Sous la rosée et le zéphyr,
Un Brin d'herbe avait pris naissance :
Il croissait avec l'espérance
De se voir un matin fleurir,
Quand un Homme, dans la prairie ,
Vint promener sa rêverie.
Le gazon l'invite à s'asseoir.
Il s'assied, se couche et sommeille ;
Courbé par la brise du soir,
Le Brin effleure son oreille.
Le Dormeur en sursaut s'éveille.
Qu'arrive-t-il ? à quel propos,
Ose-t-on troubler mon repos ?
Dit-il d'un ton fier et superbe :
Serait-ce toi, chétif Brin d'herbe ?
— Oui, je viens d'avoir ce malheur,
Répond le Brin plein de frayeur.
Ma racine tient à la terre :
Je n'ai pu m'éloigner.

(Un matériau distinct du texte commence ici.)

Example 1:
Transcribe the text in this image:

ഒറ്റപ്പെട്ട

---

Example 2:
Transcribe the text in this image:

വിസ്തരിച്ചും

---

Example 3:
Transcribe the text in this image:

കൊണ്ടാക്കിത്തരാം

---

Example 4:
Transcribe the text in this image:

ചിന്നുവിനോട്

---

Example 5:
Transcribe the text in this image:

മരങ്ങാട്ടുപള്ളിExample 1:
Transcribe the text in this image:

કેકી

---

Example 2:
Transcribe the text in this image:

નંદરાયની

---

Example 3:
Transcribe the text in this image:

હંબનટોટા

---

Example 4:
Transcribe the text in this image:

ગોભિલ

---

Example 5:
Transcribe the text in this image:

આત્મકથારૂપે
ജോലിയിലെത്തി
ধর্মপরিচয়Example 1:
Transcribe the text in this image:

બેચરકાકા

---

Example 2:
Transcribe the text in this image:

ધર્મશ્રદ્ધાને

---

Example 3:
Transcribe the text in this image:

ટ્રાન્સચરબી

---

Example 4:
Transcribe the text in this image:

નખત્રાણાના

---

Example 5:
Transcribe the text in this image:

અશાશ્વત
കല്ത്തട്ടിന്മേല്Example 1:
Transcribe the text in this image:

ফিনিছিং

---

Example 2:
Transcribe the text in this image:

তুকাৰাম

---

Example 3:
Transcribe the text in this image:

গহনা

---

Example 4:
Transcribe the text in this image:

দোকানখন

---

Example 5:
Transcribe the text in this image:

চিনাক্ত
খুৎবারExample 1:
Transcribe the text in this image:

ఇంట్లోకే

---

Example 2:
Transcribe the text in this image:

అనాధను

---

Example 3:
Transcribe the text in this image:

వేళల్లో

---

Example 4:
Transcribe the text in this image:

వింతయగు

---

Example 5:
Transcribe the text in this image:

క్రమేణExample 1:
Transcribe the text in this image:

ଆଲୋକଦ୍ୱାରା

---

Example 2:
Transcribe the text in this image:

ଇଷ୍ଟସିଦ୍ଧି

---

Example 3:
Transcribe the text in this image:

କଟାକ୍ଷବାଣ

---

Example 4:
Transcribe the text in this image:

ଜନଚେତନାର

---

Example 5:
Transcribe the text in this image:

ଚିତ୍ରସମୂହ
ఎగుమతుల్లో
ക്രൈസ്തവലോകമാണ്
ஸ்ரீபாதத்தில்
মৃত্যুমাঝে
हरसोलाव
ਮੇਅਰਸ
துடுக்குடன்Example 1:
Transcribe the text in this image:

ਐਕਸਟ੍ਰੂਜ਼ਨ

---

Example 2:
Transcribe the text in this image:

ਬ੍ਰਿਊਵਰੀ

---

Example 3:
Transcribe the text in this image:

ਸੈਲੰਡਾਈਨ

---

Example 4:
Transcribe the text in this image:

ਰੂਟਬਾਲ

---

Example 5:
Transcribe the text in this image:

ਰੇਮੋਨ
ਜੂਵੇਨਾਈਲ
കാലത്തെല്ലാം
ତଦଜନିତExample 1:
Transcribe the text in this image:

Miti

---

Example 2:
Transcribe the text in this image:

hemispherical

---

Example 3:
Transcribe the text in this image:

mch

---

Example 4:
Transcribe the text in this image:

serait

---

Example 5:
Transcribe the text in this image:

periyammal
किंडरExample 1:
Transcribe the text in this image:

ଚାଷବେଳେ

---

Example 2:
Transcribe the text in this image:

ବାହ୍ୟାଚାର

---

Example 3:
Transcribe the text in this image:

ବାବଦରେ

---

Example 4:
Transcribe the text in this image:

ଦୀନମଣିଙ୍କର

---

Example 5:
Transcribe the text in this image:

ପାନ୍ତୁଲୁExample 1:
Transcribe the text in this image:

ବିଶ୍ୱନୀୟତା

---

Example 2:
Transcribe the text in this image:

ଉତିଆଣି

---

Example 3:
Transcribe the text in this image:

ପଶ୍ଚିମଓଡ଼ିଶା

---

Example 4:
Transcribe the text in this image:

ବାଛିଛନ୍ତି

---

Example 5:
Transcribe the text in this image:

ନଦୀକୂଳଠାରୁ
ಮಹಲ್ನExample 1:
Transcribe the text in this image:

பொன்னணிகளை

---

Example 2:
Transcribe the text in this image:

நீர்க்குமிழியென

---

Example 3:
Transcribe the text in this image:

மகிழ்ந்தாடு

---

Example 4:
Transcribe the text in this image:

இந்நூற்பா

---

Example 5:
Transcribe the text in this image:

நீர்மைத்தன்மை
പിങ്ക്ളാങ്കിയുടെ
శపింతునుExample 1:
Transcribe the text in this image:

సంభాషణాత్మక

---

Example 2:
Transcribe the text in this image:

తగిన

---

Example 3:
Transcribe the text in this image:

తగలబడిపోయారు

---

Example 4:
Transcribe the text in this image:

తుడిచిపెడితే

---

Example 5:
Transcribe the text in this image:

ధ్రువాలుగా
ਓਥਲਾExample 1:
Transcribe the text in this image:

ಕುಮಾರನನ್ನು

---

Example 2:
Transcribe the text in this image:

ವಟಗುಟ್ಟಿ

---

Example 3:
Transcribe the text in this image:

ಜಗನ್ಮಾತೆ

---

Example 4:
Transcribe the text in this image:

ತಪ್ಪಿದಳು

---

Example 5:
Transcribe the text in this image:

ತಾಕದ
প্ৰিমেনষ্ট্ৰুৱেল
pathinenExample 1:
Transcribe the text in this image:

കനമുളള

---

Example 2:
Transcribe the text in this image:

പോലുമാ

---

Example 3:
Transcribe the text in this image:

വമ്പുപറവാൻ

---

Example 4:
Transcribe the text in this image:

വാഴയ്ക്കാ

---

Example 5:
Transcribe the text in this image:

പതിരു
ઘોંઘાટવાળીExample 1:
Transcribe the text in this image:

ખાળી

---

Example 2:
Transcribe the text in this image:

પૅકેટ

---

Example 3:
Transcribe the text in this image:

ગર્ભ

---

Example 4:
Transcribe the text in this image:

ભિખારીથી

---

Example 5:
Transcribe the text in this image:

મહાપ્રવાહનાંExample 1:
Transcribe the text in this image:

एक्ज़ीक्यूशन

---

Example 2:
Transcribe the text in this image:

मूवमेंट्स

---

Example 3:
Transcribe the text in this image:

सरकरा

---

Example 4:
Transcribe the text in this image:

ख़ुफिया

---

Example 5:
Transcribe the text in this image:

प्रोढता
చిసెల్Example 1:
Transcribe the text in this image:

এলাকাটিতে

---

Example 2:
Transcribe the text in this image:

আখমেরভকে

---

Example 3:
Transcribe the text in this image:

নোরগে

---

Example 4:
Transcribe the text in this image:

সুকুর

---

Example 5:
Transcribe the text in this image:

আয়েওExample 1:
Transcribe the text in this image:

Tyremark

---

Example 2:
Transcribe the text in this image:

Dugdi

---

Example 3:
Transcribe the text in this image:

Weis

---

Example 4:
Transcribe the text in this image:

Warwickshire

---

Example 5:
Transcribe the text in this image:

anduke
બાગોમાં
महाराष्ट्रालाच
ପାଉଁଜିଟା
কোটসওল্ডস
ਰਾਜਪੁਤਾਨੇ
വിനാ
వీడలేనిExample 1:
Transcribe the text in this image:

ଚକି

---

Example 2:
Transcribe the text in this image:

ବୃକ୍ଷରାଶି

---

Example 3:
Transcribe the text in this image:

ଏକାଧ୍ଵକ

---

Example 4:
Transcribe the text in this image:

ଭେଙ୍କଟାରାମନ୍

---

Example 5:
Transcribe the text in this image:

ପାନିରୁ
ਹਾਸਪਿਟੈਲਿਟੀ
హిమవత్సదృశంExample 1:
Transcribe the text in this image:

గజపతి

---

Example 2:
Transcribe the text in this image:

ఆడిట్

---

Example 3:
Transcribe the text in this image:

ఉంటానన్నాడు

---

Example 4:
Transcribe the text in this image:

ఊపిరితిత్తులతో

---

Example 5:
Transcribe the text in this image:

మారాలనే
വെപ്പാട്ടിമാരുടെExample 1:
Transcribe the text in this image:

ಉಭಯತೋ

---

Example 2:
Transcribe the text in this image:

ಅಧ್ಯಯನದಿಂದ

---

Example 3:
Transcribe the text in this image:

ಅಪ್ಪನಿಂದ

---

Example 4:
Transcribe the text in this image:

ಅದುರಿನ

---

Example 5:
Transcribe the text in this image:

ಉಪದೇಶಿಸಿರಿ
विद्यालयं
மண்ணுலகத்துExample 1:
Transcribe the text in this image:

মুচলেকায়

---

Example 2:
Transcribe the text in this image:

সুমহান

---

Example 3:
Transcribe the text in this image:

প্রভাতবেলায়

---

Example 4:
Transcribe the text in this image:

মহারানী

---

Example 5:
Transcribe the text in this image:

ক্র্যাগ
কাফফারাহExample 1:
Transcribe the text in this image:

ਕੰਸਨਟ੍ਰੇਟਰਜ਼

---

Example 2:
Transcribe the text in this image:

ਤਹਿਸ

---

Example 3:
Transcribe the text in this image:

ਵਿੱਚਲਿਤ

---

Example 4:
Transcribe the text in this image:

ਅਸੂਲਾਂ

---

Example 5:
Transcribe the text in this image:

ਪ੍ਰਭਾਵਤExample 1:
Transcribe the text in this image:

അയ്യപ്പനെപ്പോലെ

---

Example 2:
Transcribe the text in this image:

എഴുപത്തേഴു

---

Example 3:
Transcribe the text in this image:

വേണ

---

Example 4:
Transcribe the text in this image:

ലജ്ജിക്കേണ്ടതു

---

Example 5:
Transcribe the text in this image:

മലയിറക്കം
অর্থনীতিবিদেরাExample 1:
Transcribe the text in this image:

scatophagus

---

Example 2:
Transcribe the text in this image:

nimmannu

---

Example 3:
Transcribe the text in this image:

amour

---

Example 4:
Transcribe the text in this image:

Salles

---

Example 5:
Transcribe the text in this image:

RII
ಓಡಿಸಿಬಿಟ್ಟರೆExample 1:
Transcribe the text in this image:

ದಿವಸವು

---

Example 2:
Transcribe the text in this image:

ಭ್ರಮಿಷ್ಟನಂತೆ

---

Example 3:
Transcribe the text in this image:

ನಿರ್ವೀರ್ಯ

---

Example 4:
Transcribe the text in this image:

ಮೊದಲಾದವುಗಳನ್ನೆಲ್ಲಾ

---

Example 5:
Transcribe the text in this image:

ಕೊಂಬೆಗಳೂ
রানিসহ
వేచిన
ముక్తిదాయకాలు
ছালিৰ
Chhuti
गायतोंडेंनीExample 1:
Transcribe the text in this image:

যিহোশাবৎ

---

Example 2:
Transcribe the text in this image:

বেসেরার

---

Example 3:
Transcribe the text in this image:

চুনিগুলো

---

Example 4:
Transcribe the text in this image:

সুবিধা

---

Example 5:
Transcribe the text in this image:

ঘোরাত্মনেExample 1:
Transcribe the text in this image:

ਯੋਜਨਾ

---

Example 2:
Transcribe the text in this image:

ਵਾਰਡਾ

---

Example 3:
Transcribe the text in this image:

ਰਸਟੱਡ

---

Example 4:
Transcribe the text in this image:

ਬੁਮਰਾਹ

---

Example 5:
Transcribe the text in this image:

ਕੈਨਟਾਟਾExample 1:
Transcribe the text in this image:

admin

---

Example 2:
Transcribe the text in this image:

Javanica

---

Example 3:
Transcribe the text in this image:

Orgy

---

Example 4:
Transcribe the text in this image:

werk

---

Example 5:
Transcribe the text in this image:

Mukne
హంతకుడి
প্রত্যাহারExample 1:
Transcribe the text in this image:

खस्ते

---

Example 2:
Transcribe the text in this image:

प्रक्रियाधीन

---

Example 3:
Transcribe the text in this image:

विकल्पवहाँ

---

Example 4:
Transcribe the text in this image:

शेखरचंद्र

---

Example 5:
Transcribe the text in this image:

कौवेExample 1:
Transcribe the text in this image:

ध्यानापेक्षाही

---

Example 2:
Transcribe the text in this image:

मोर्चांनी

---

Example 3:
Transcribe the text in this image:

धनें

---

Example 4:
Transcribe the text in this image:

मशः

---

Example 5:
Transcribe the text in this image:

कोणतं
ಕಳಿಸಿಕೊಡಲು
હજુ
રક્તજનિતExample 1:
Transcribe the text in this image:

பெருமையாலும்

Excusez-moi ; le vent,
De cette insulte involontaire,
Est plus que moi coupable. — Ah, petit insolent !
Je saurai bien t'apprendre à vivre. —
A ces mots l'Homme, en le brisant,
Du malheureux Brin se délivre.
Gens médiocres ou petits,
Si près de vous un grand vient s'asseoir ou s'étendre,
Tenez-vous bien pour avertis
Que c'est la fuite qu'il faut prendre.